Iranian director Asghar Farhadi has won his second Academy Award for Best Foreign Language Film, this time for The Salesman. Farhadi, in protest of President Trump’s executive orders banning travel and immigration from seven Muslim-majority countries, was not present to accept the award.
In his place, the award was accepted by two Iranian-American scientists: the former head of NASA’s Jet Propulsion Laboratory Firouz Naderi and engineer Anousheh Ansari, who is perhaps best known as the first Iranian astronaut to go to space. Ansari read a statement on behalf of Farhadi, condemning the Muslim ban as “inhumane” and going on to say that "dividing the world into us and our enemies categories creates fear.”
Farhadi’s statement reiterated thoughts he expressed following the January announcement of the executive orders, when The New York Times first reported that he did not plan to attend the awards.
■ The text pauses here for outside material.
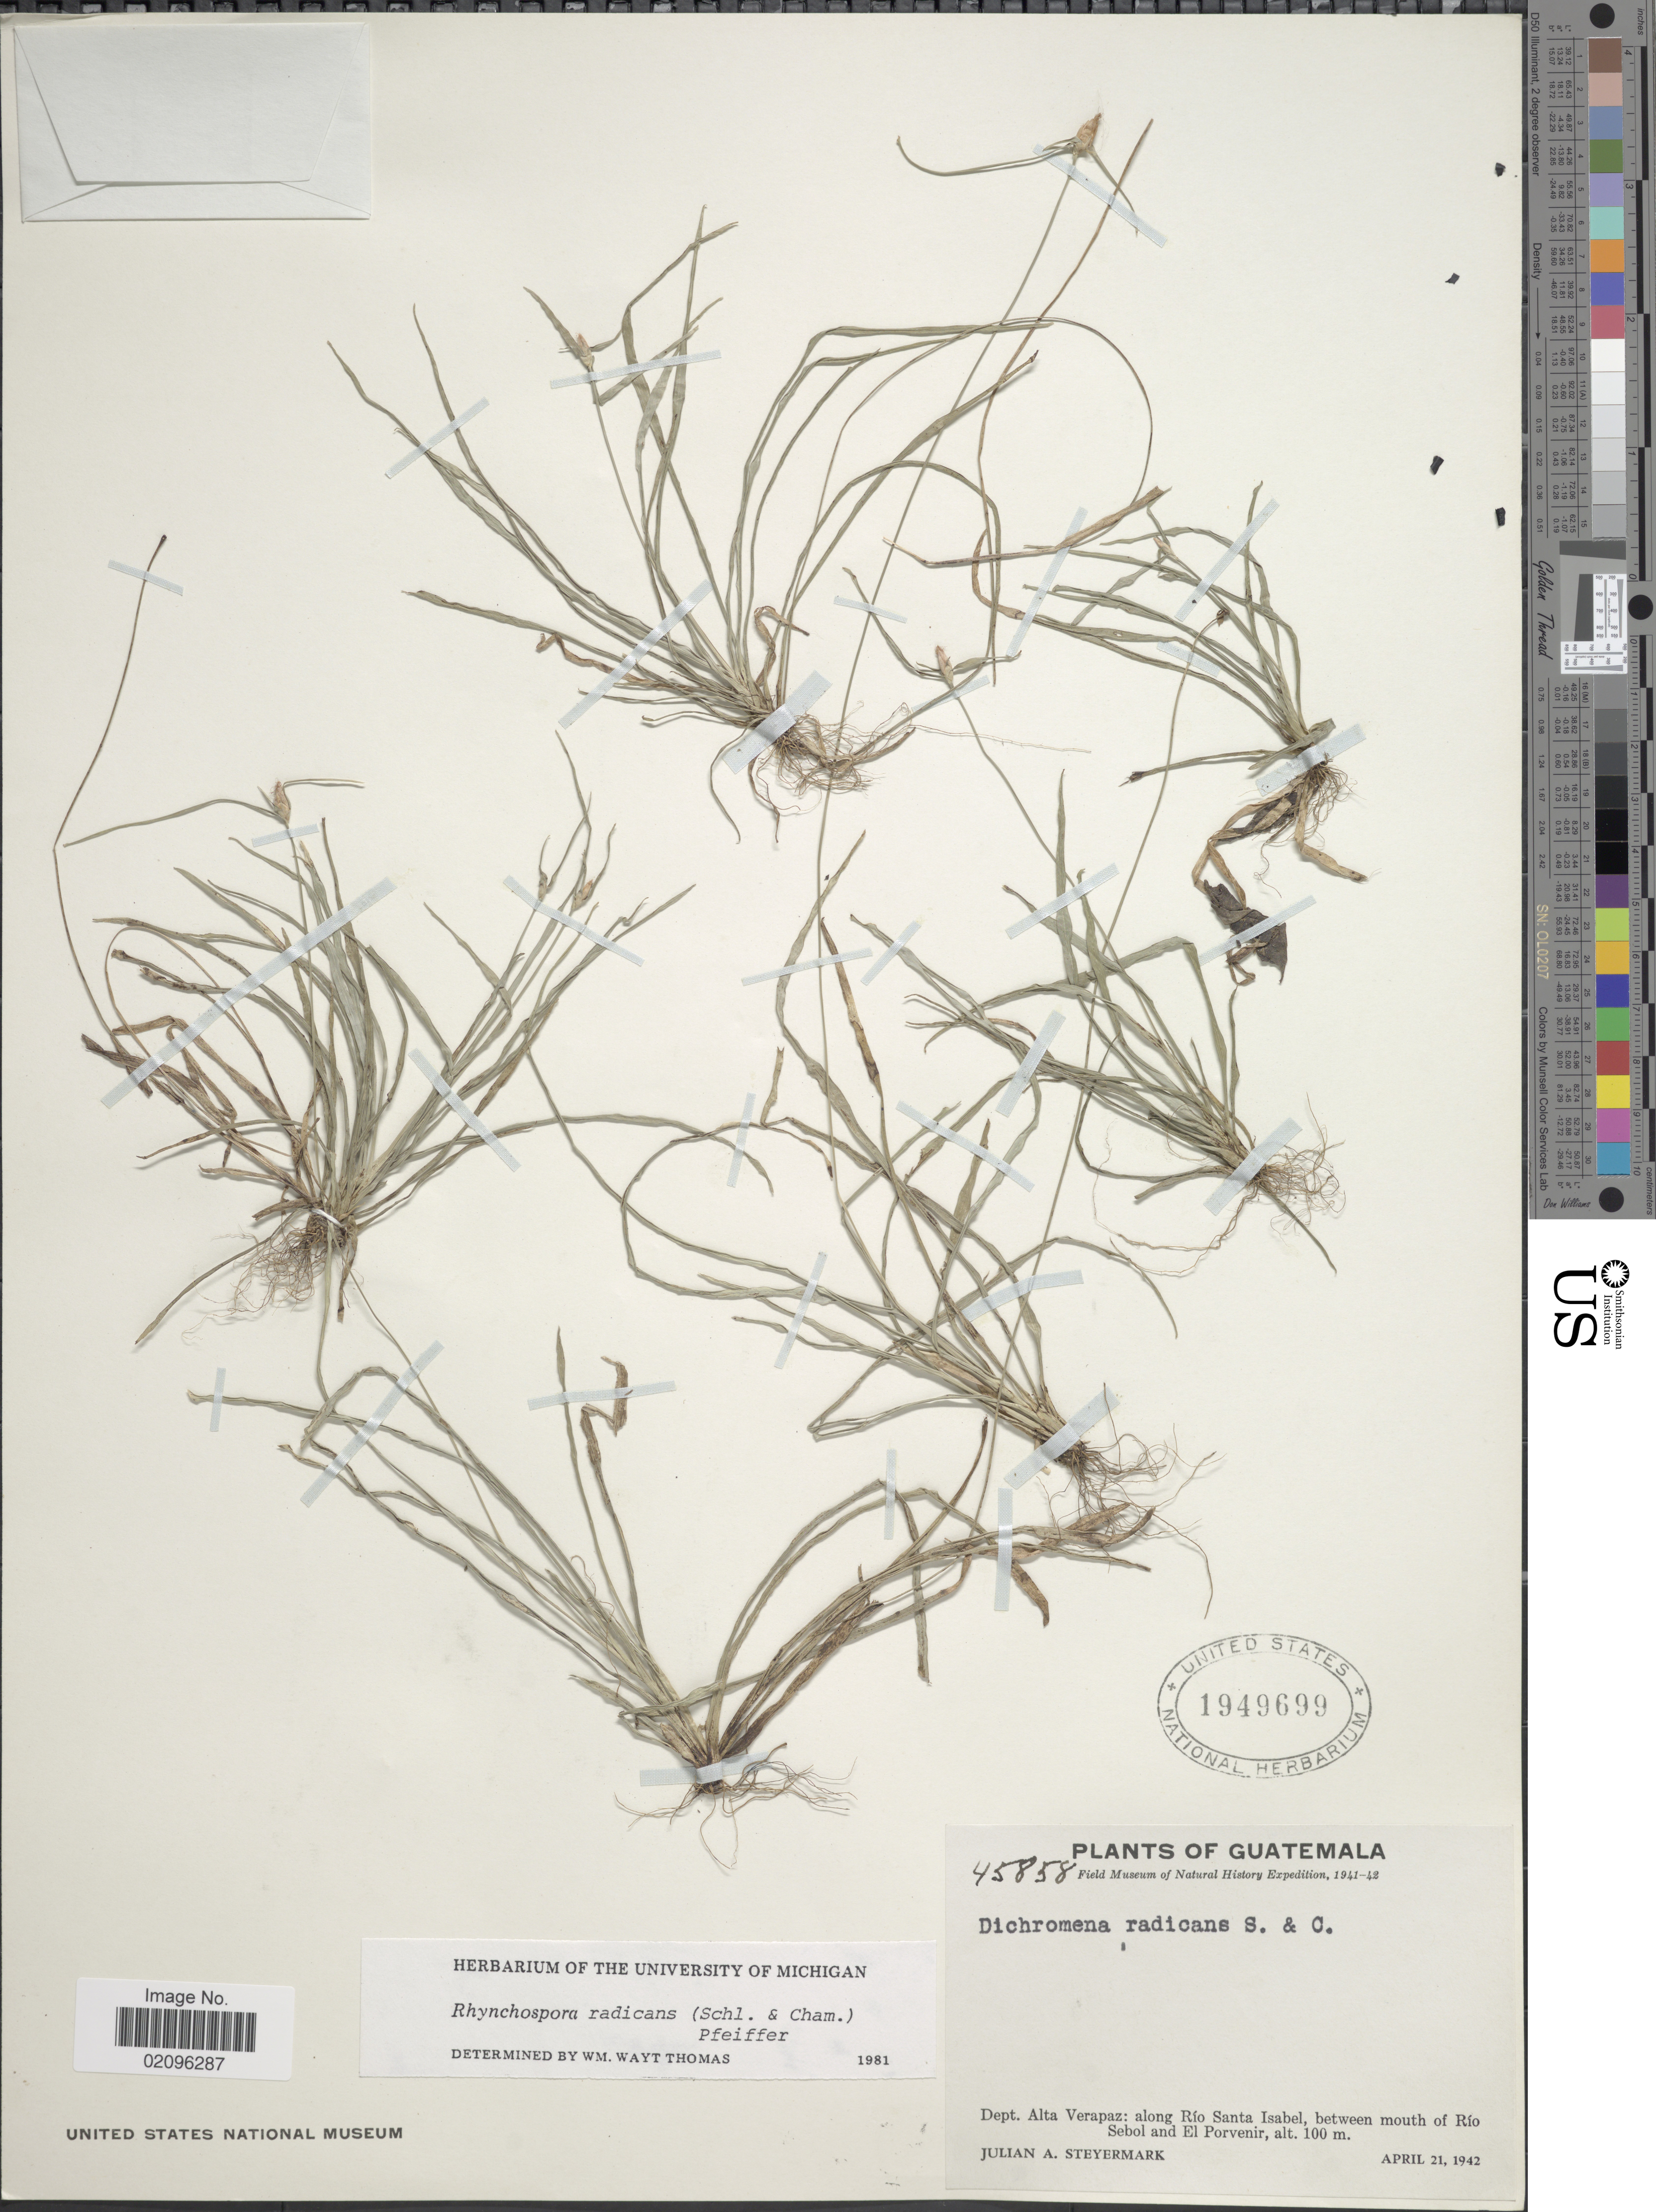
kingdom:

Farhadi said he would not attend even if a travel exception were made for him. In a statement at the time, he also said:
To humiliate one nation with the pretext of guarding the security of another is not a new phenomenon in history and has always laid the groundwork for the creation of future divide and enmity. I hereby express my condemnation of the unjust conditions forced upon some of my compatriots and the citizens of the other six countries trying to legally enter the United States of America and hope that the current situation will not give rise to further divide between nations.
The speech was concise, but forceful, and received a standing ovation from the Academy Awards audience.